The tech giant has gradually shifted away from the ageing software after 27 years on the scene, starting afresh with the new Edge browser in 2015 to coincide with the launch of Windows 10.
What It Means When Microsoft Discontinues Internet Explorer
Support for the final version, Internet Explorer 11, has been maintained, even though most people have already moved elsewhere.
By ending support, this means important security updates and bug fixes will no longer be rolled out.
According to Statcounter, just 0.45 per cent of internet users still use the Internet Explorer browser.
In a blog post explaining the decision last year, Sean Lyndersay, partner group program manager for Microsoft Edge, wrote: ‘Over the last year, you may have noticed our movement away from Internet Explorer (IE) support, such as an announcement of the end of IE support by Microsoft 365 online services.

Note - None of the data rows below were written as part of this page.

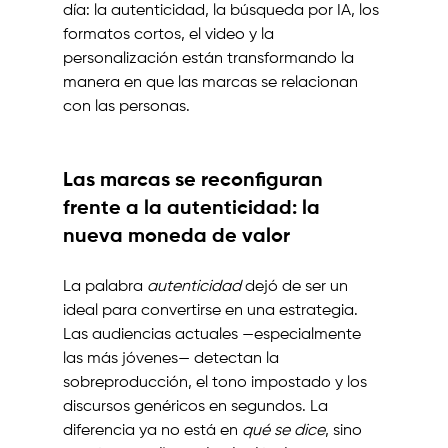
día: la autenticidad, la búsqueda por IA, los 
formatos cortos, el video y la 
personalización están transformando la 
manera en que las marcas se relacionan 
con las personas.
Las marcas se reconfiguran 
frente a la autenticidad: la 
nueva moneda de valor
La palabra 
autenticidad
 dejó de ser un 
ideal para convertirse en una estrategia. 
Las audiencias actuales —especialmente 
las más jóvenes— detectan la 
sobreproducción, el tono impostado y los 
discursos genéricos en segundos. La 
diferencia ya no está en 
qué se dice
, sino 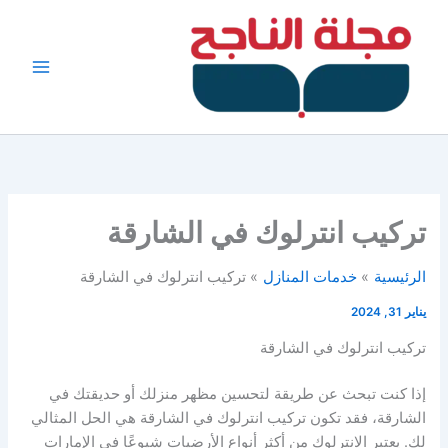
خطي
لى
لمحتوى
تركيب انترلوك في الشارقة
الرئيسية
خدمات المنازل
تركيب انترلوك في الشارقة
يناير 31, 2024
تركيب انترلوك في الشارقة
إذا كنت تبحث عن طريقة لتحسين مظهر منزلك أو حديقتك في
الشارقة، فقد تكون تركيب انترلوك في الشارقة هي الحل المثالي
لك. يعتبر الانترلوك من أكثر أنواع الأرضيات شيوعًا في الإمارات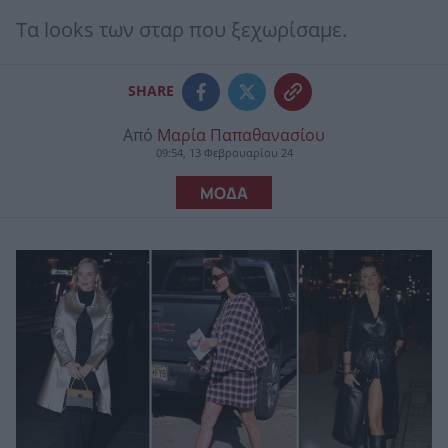
Τα looks των σταρ που ξεχωρίσαμε.
SHARE
Από
Μαρία Παπαθανασίου
09:54, 13 Φεβρουαρίου 24
ΜΟΔΑ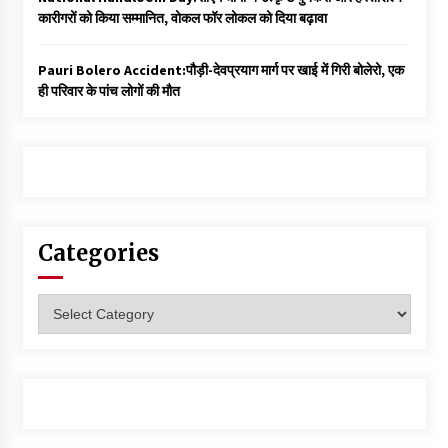
कारीगरों को किया सम्मानित, वोकल फॉर लोकल को दिया बढ़ावा
Pauri Bolero Accident:पौड़ी-देवप्रयाग मार्ग पर खाई में गिरी बोलेरो, एक
ही परिवार के पांच लोगों की मौत
Categories
Categories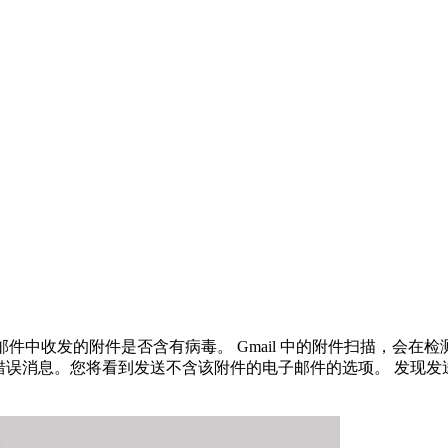
Gmail 邮件中收发的附件是否含有病毒。 Gmail 中的附件扫描
误消息。您将看到发送不含该附件的电子邮件的选项。 发现发送给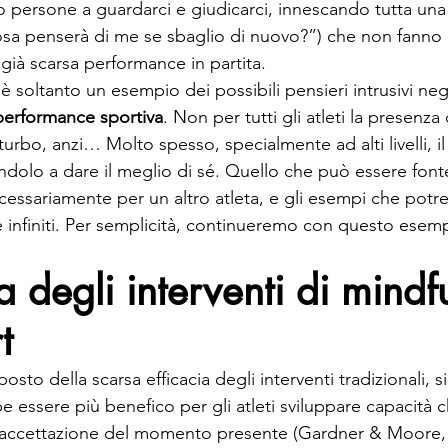
o persone a guardarci e giudicarci, innescando tutta una 
cosa penserà di me se sbaglio di nuovo?”) che non fanno 
già scarsa performance in partita.
 soltanto un esempio dei possibili pensieri intrusivi neg
performance sportiva
. Non per tutti gli atleti la presenza 
urbo, anzi… Molto spesso, specialmente ad alti livelli, i
endolo a dare il meglio di sé. Quello che può essere fonte
cessariamente per un altro atleta, e gli esempi che pot
infiniti. Per semplicità, continueremo con questo esem
ia degli interventi di mindf
t
to della scarsa efficacia degli interventi tradizionali, si 
 essere più benefico per gli atleti sviluppare capacità
 accettazione del momento presente (Gardner & Moore,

‘Today, we are at the next stage of that journey: we are announcing that the future of Internet Explorer on Windows 10 is in Microsoft Edge.
‘Not only is Microsoft Edge a faster, more secure and more modern browsing experience than Internet Explorer, but it is also able to address a key concern: compatibility for older, legacy websites and applications.’
The firm had already paved the way for Internet Explorer’s demise, ending support for it in the Microsoft Teams web app in 2020.
Thankfully, Edge offers an IE mode for people to view dated websites that may not load properly on modern web browsers.
Mr Lyndersay added: ‘Microsoft Edge has Internet Explorer mode built in, so you can access those legacy Internet Explorer-based websites and applications straight from Microsoft Edge.